1. Enormous deficits. Reaganomics talks the rhetoric of conservatism. What it brings is large deficit spending, beyond the heights dreamed of by Harry Hopkins and other Roosevelt New Dealers.
Tax rates have been cut, and cut again. No wonder strong consumer spending brought the 1981-82 recession to an end and staunched the decline of corporate inventory investment.
2. High real rates of interest. Canny Wall Streeters expect that there will still be a $100 billion structural deficit when the system reaches high-employment levels in the mid-1980s. They realize that Americans no longer save much and that the government's need to finance its deficits will compete with industry's investment needs.
The result? Higher interest rates ahead - and, in a marketplace where speculators must look ahead or perish, that means higher interest rates now.
3. Balance-of-trade deficits. Europe, the Middle East, and the Pacific basin are attracted to our juicy interest rates. They dump marks, francs, and yen, thereby bidding up the dollar.
American exporters find they can't compete once foreign investors bid up the dollar to a level that is overvalued from the current-account viewpoint. American imports soar, killing off manufacturing jobs at home.

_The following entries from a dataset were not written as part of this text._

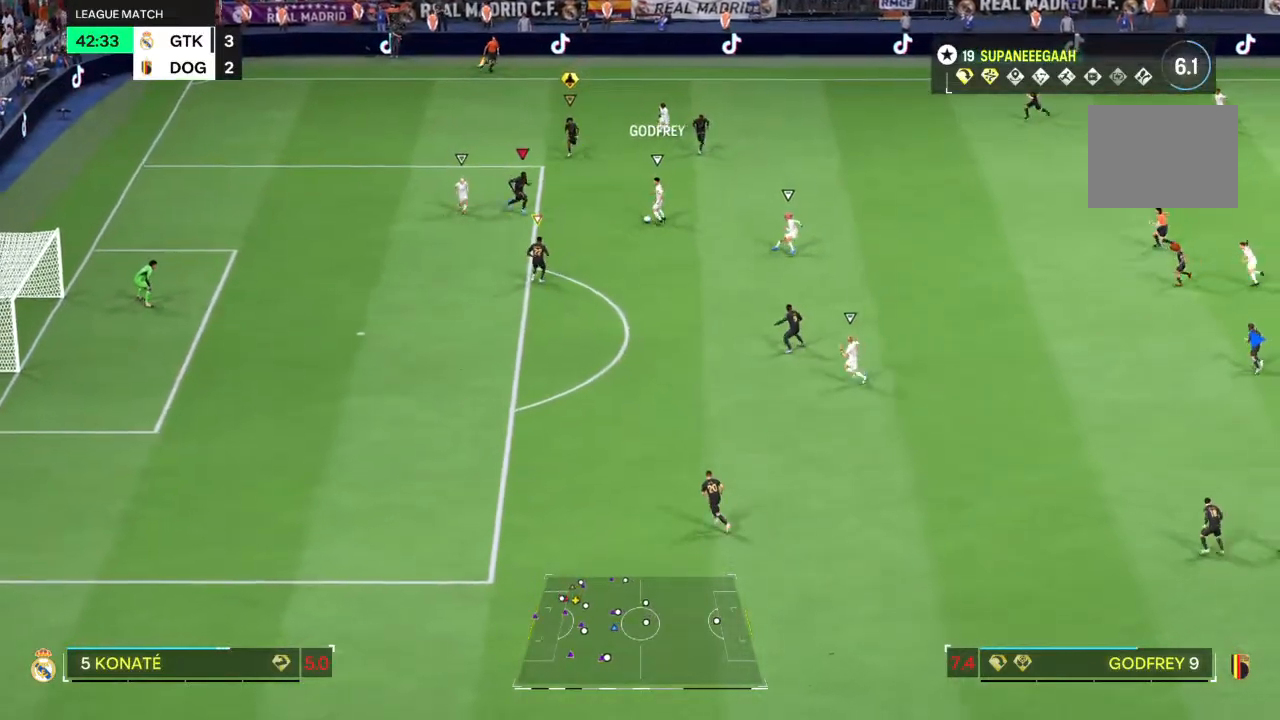
{"buttons": [], "left_stick": "down-right", "right_stick": "center"}
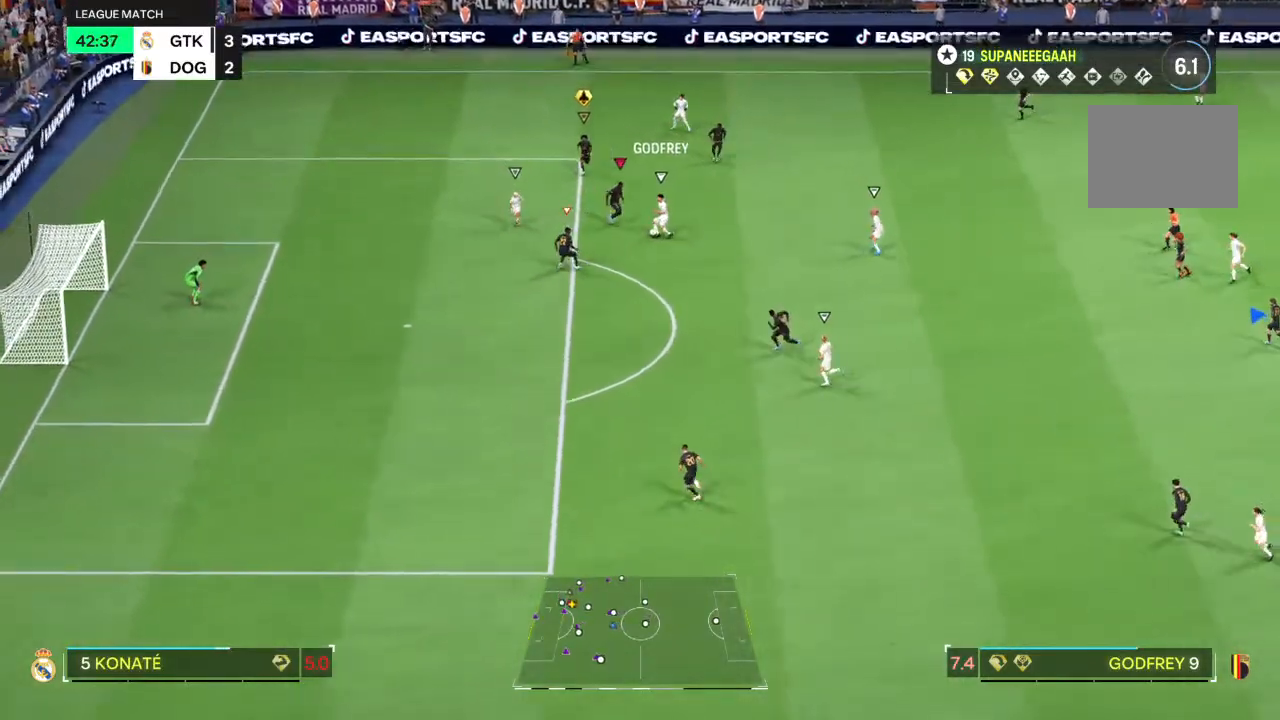
{"buttons": ["L2"], "left_stick": "right", "right_stick": "center", "events": [[167, "left_stick", "center"], [283, "left_stick", "right"], [350, "L2", "down"]]}
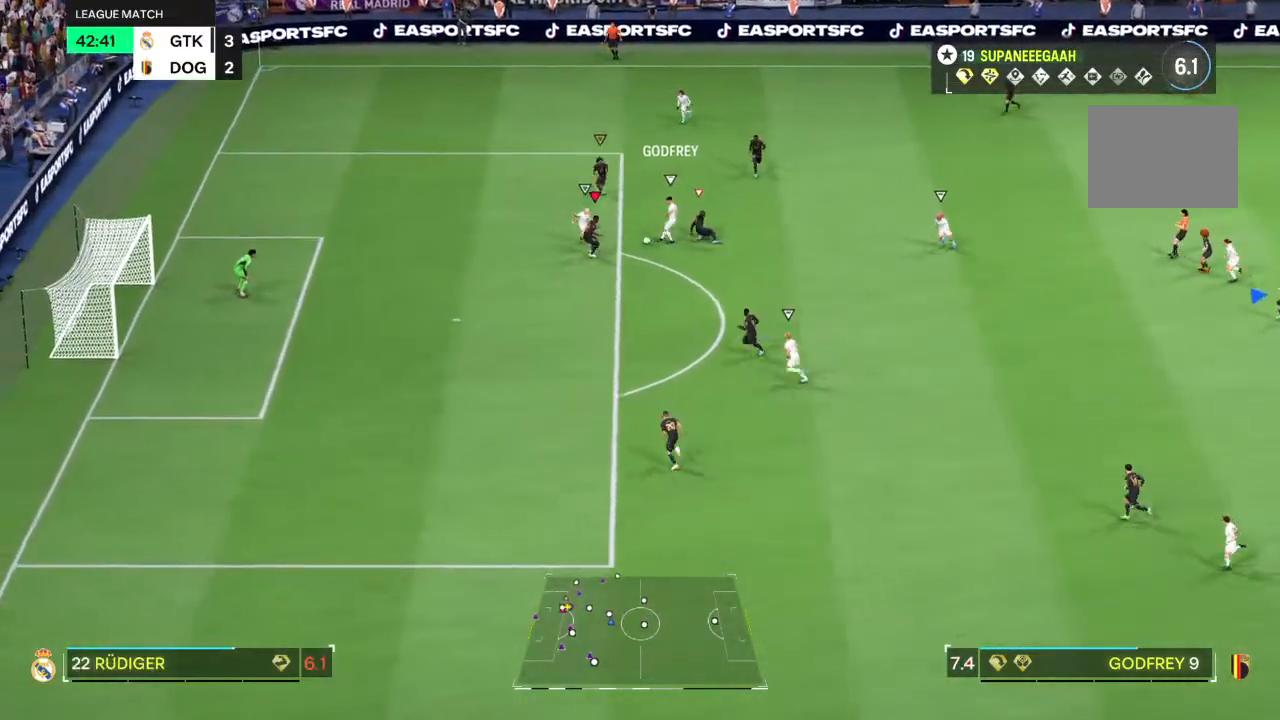
{"buttons": ["L2"], "left_stick": "up-left", "right_stick": "center", "events": [[33, "left_stick", "down-right"], [367, "R1", "down"], [400, "left_stick", "up-left"], [467, "R1", "up"]]}
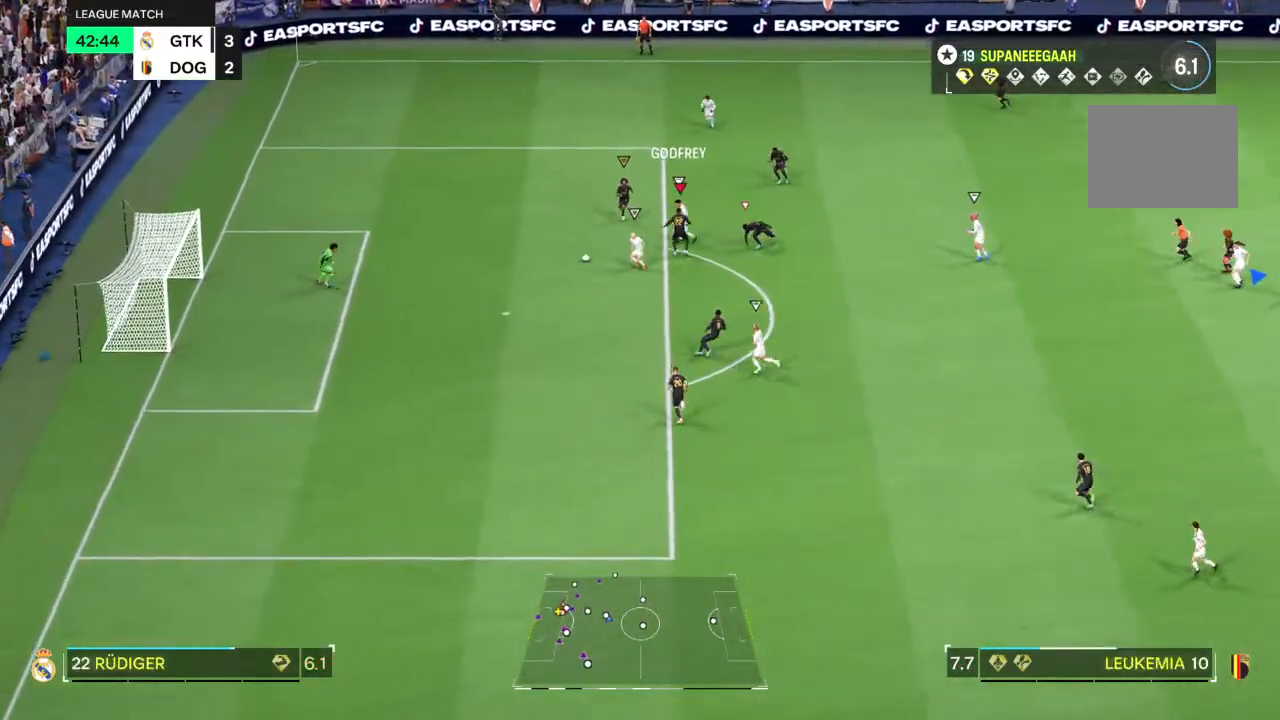
{"buttons": ["TRIANGLE", "R2"], "left_stick": "down", "right_stick": "center", "events": [[33, "left_stick", "left"], [167, "left_stick", "down-left"], [200, "TRIANGLE", "down"], [233, "R2", "down"], [383, "L2", "up"], [400, "left_stick", "down"]]}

In effect, foreign countries that are still poorer than us are the ones who are financing the American budget deficit wrought by Reaganomics.
4. Favorable inflation trends. So far, so good - the recovery has not produced a reacceleration of inflation. To help preserve jobs that might otherwise be lost to the Pacific basin, real wage concessions are still being made.
Except for aluminum, most metals are still in plentiful supply and at reasonable prices. I don't suppose this kind of luck can hold out indefinitely, but as I write, election day is barely one year away.
5. America ahead of the pack. Usually when America makes a strong recovery, that helps to activate a perceptible expansion for our trading partners. And the informed eye can indeed find some signs that the worst of the world's 1982 slump is behind us.
This time, however, Germany, France, and the Low Countries have hardly joined in with the progress of the US locomotive. Japan is at long last making an autonomous effort to pump up her own domestic economy.
Nothing is guaranteed in an inexact subject such as economics. Still, I think the odds are good that 1984 will see some further recovery abroad and a continuation of the rise in North America.
Does this mean that the economic house of the US is in order and that distortions in the international economy are under tolerable control?
No, of course not. Brazil, or Argentina, or several developing nations could still default on their international bank loans. The bond markets would not take such crises lightly and they would take stock prices down with them. The government agencies that insure the safety of US bank deposits would have to go into emergency sessions to prevent any rerun of the Great Depression.
The art of political economy is to be aware of all such contingencies, but also to keep them in perspective. One or a few sovereignty defaults, bad as they would be, do not constitute a lethal shock to the world recovery.
Early in most recoveries there is a honeymoon interlude. 1983-4 is no exception. Economic performance, like marriage and life itself, is a long-run matter.
Now is the time to be making plans. The US is currently an undertaxing nation. What our electorate continues to spend on defense and peace should not be financed by a structural deficit.
A citizenry low on private thrift ought not to compound its problem by fiscal thriftlessness. An affluent nation ought not to tempt to its shores the fruits of thrift on the part of poorer peoples all over the globe. Their work forces require at home the investment goods their own savings could finance.
There is some merit in the complaint that when America pursues a fiscal policy that raises her real rate of interest, this makes it hard for nations abroad to pursue the low-interest policies needed for their own domestic recovery programs.
The future is longer than the present and deserves some forethought, even while the honeymoon is still aglowing.